» Instructions to follow:
Can you copy out the part of the entries that opens with the line containing "collectors: P. C. Standley" and runs to the end, swapping "elevation" for "altitude" and keeping everything else as it is? Leave the pictures out of your answer.

# Provided material start

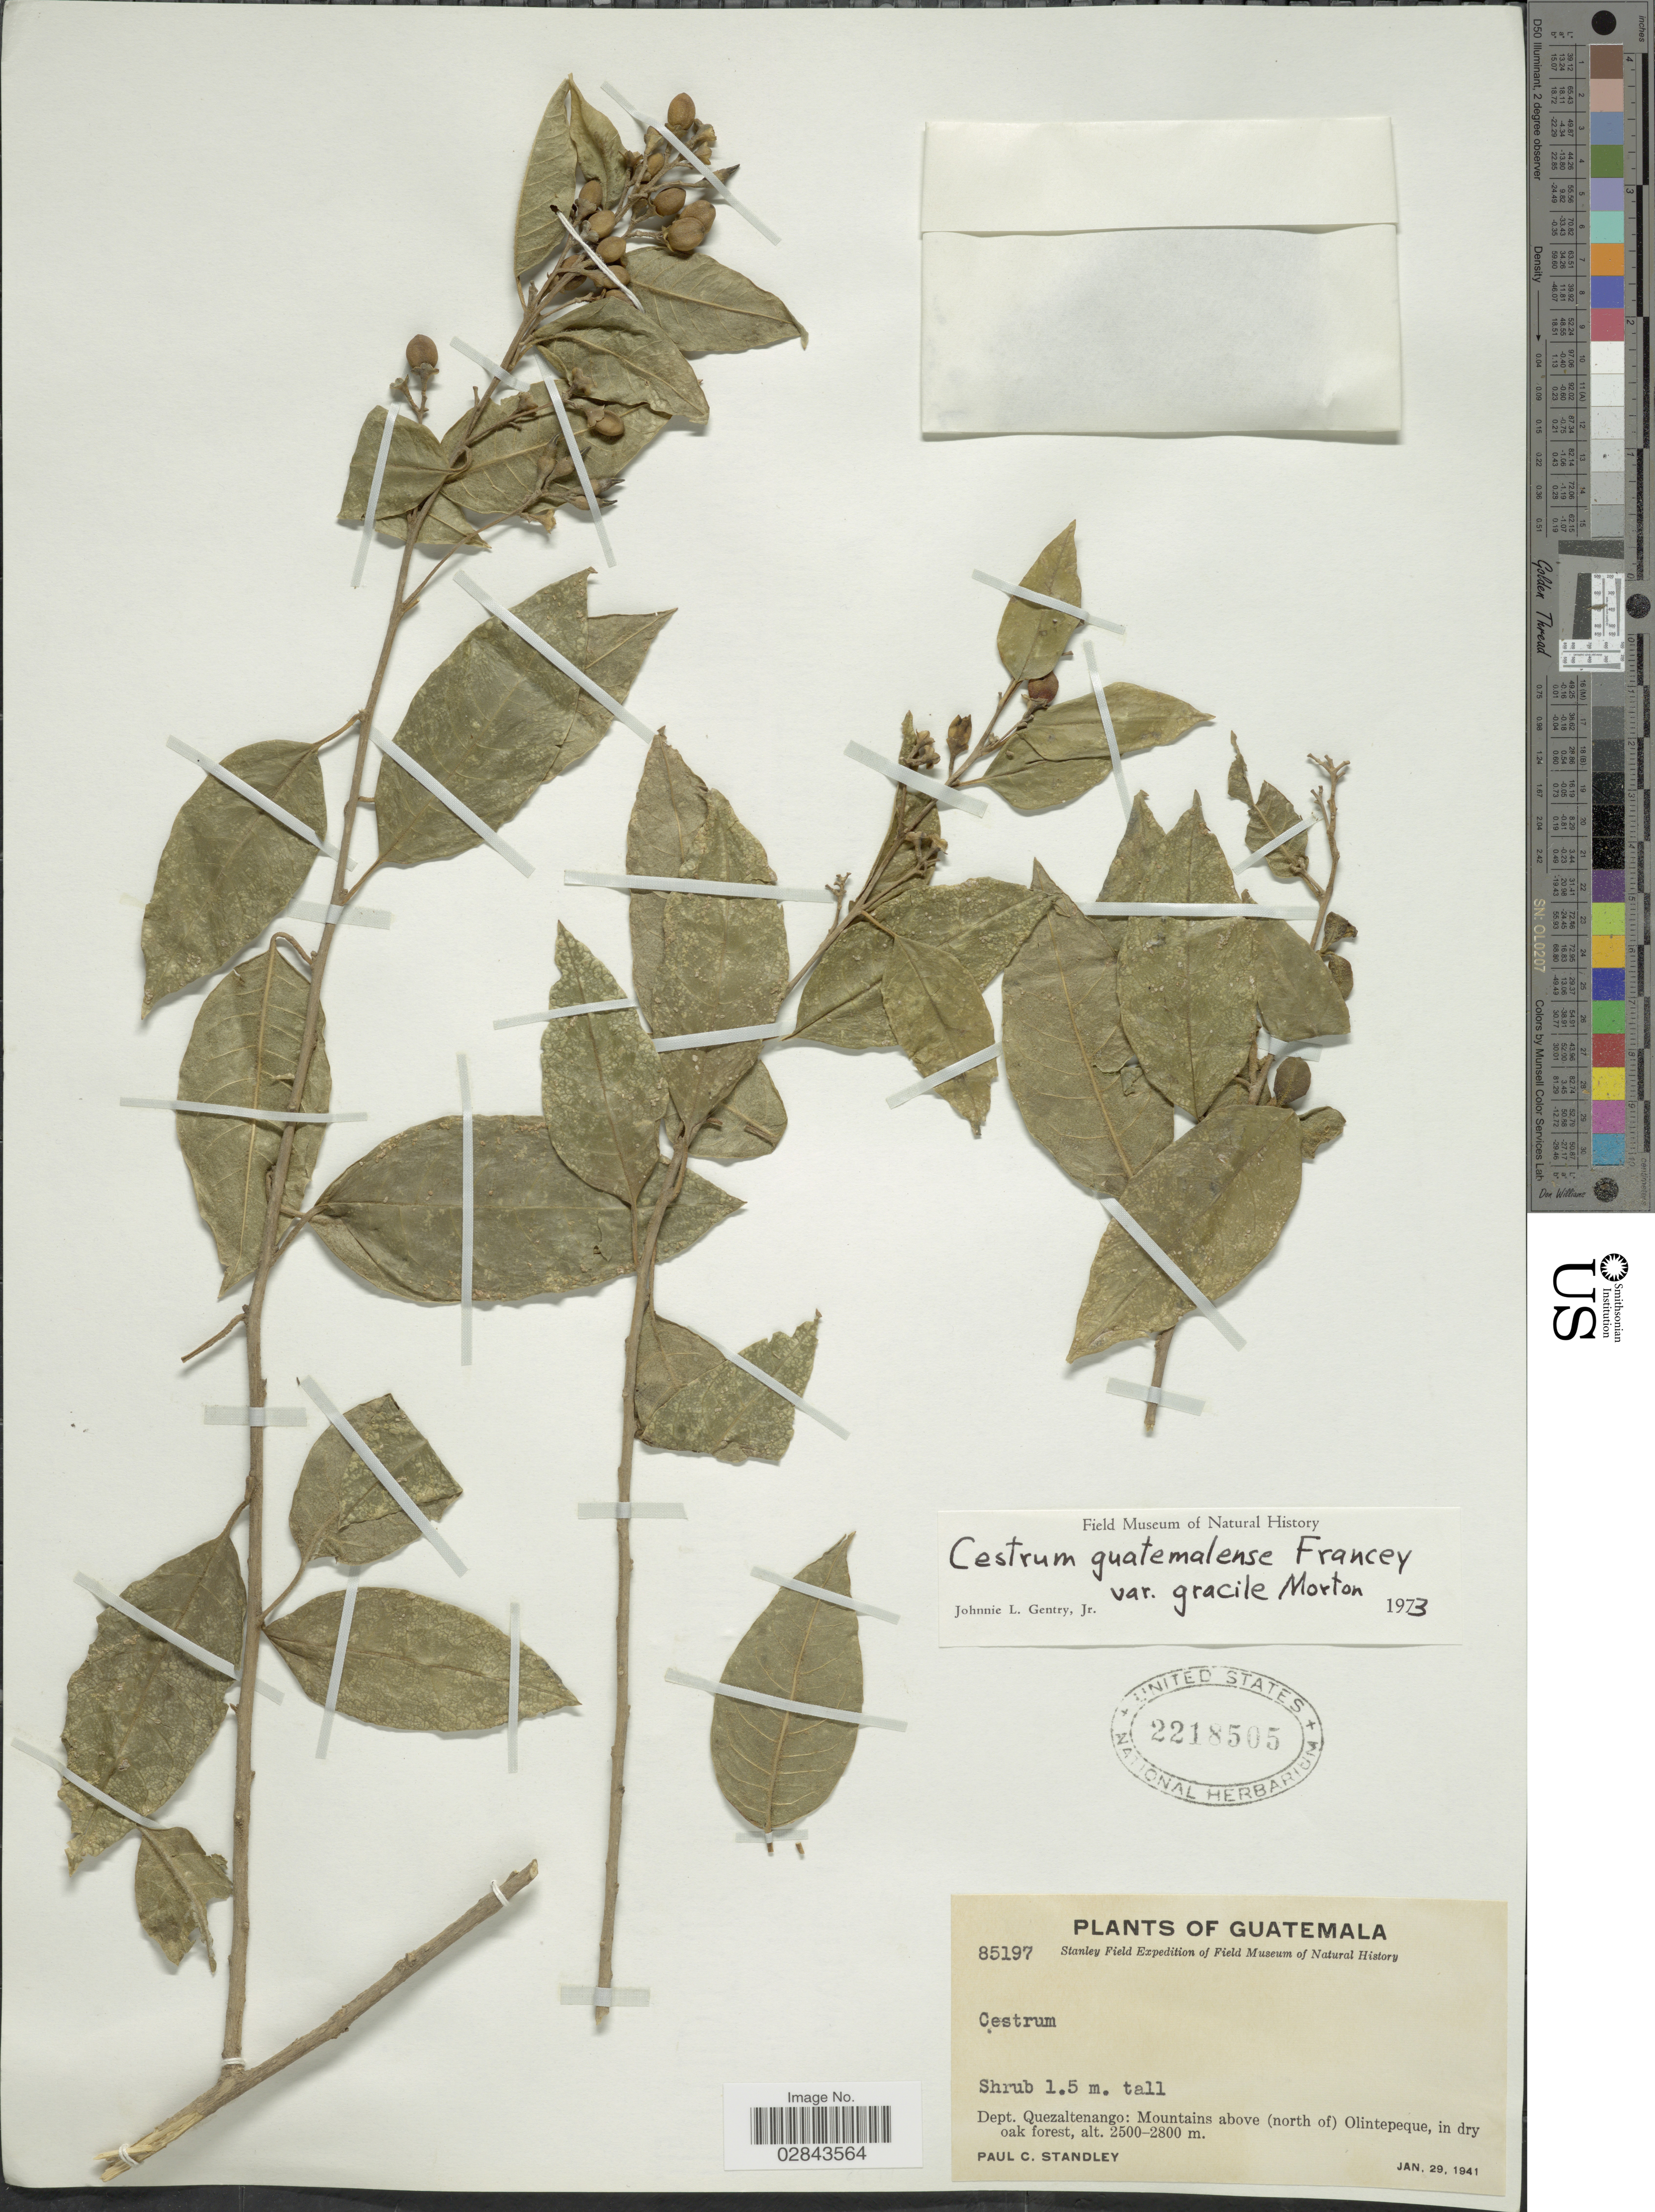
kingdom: Plantae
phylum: Tracheophyta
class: Magnoliopsida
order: Solanales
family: Solanaceae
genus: Cestrum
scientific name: Cestrum guatemalense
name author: Francey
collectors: P. C. Standley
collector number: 85197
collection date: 1941-01-29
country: Guatemala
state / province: Quetzaltenango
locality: Dept. Quezaltenango: Mountains above (north of) Olintepeque, in dry oak forest.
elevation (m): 2500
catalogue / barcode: US 2218505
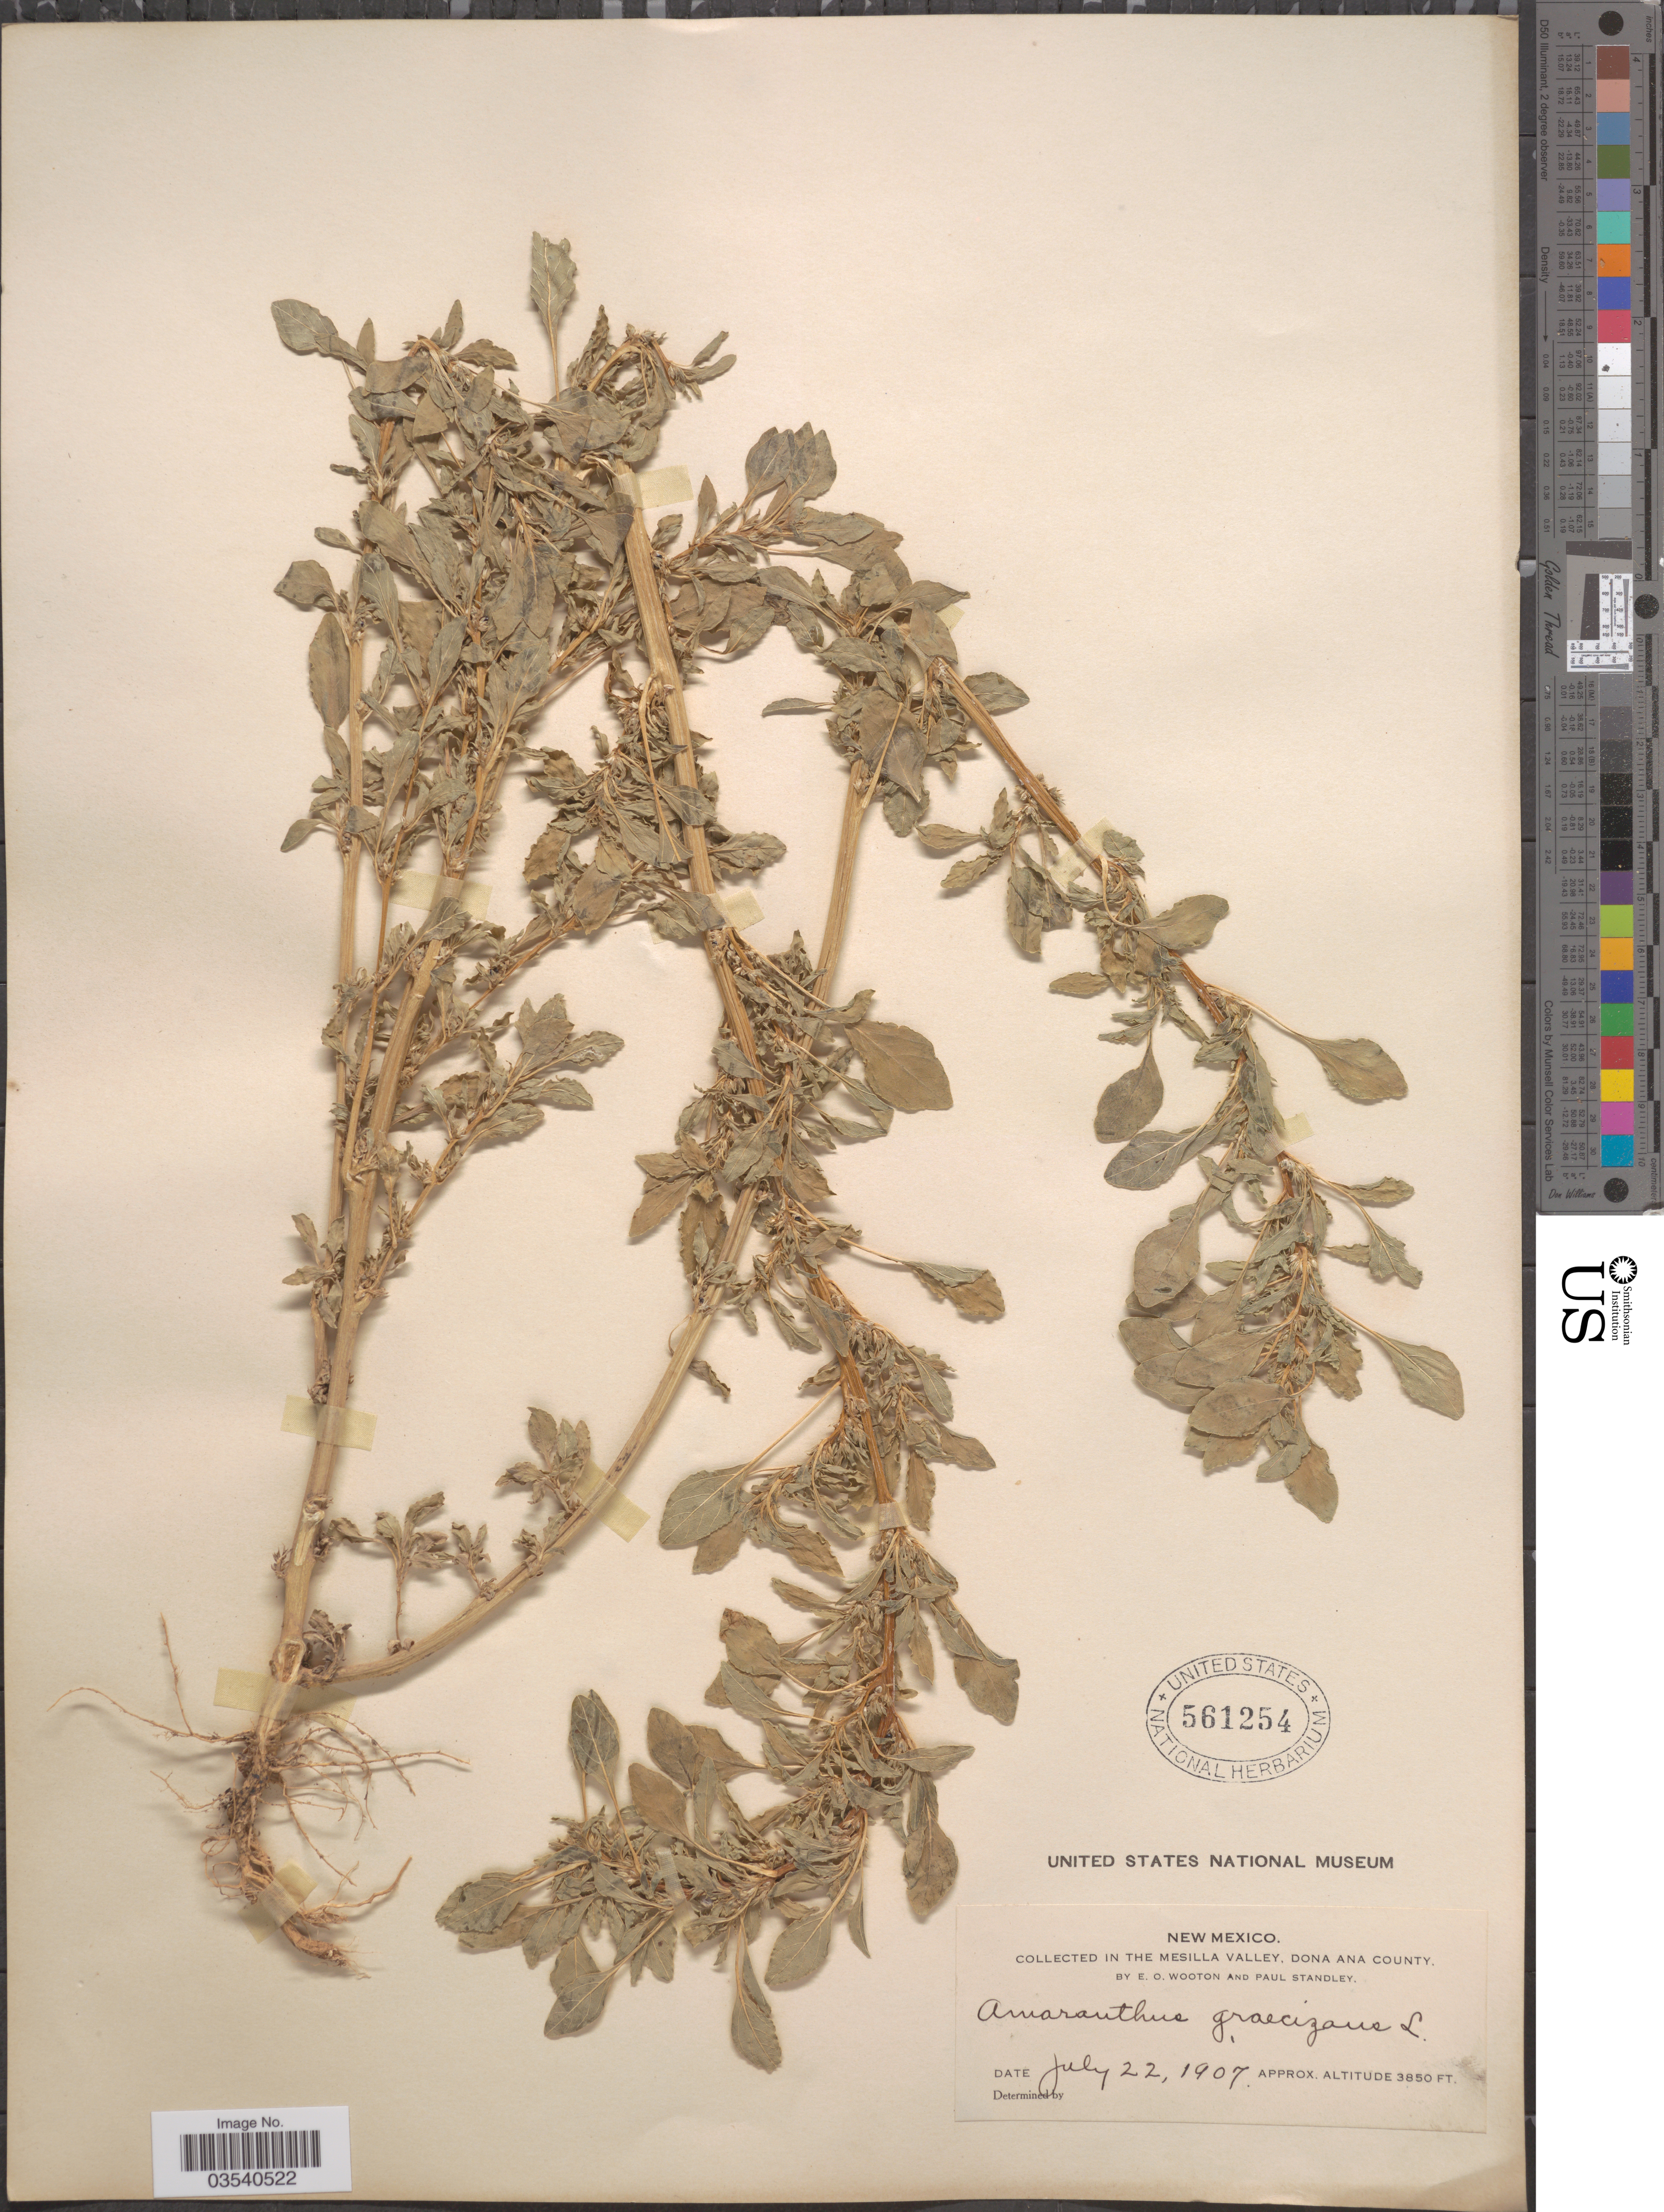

# Provided material end

» Exercise output:
collectors: P. C. Standley
collector number: 85197
collection date: 1941-01-29
country: Guatemala
state / province: Quetzaltenango
locality: Dept. Quezaltenango: Mountains above (north of) Olintepeque, in dry oak forest.
altitude (m): 2500
catalogue / barcode: US 2218505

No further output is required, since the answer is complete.